■ **ACTIVITY**: Which lines of the records contain the word "binnen"? Show each of them.

Start of EXERCISE DATA

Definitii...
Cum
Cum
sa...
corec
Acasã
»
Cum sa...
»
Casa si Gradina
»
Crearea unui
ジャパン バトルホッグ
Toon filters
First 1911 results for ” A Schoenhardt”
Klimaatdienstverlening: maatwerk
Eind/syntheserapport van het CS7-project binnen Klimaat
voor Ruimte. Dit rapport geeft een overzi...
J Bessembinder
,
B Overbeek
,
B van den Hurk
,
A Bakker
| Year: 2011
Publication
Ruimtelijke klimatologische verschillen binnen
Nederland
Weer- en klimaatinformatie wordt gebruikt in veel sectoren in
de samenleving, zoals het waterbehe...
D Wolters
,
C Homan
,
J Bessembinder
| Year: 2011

End of EXERCISE DATA
Start of EXERCISE DATA

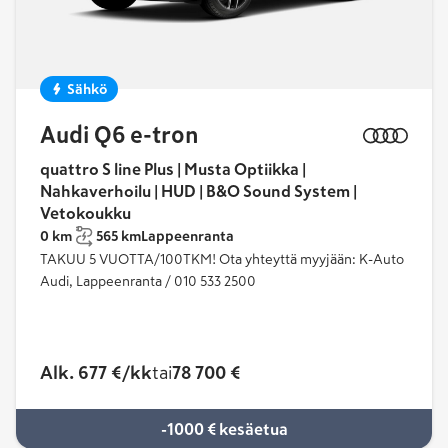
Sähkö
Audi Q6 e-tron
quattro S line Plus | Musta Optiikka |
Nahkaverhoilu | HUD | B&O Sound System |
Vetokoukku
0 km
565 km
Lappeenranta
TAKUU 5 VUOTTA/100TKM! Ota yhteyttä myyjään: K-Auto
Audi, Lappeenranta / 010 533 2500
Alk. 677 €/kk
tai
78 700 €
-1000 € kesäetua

End of EXERCISE DATA

■ **RESPONSE TO THIS TASK**:
Eind/syntheserapport van het CS7-project binnen Klimaat
Ruimtelijke klimatologische verschillen binnen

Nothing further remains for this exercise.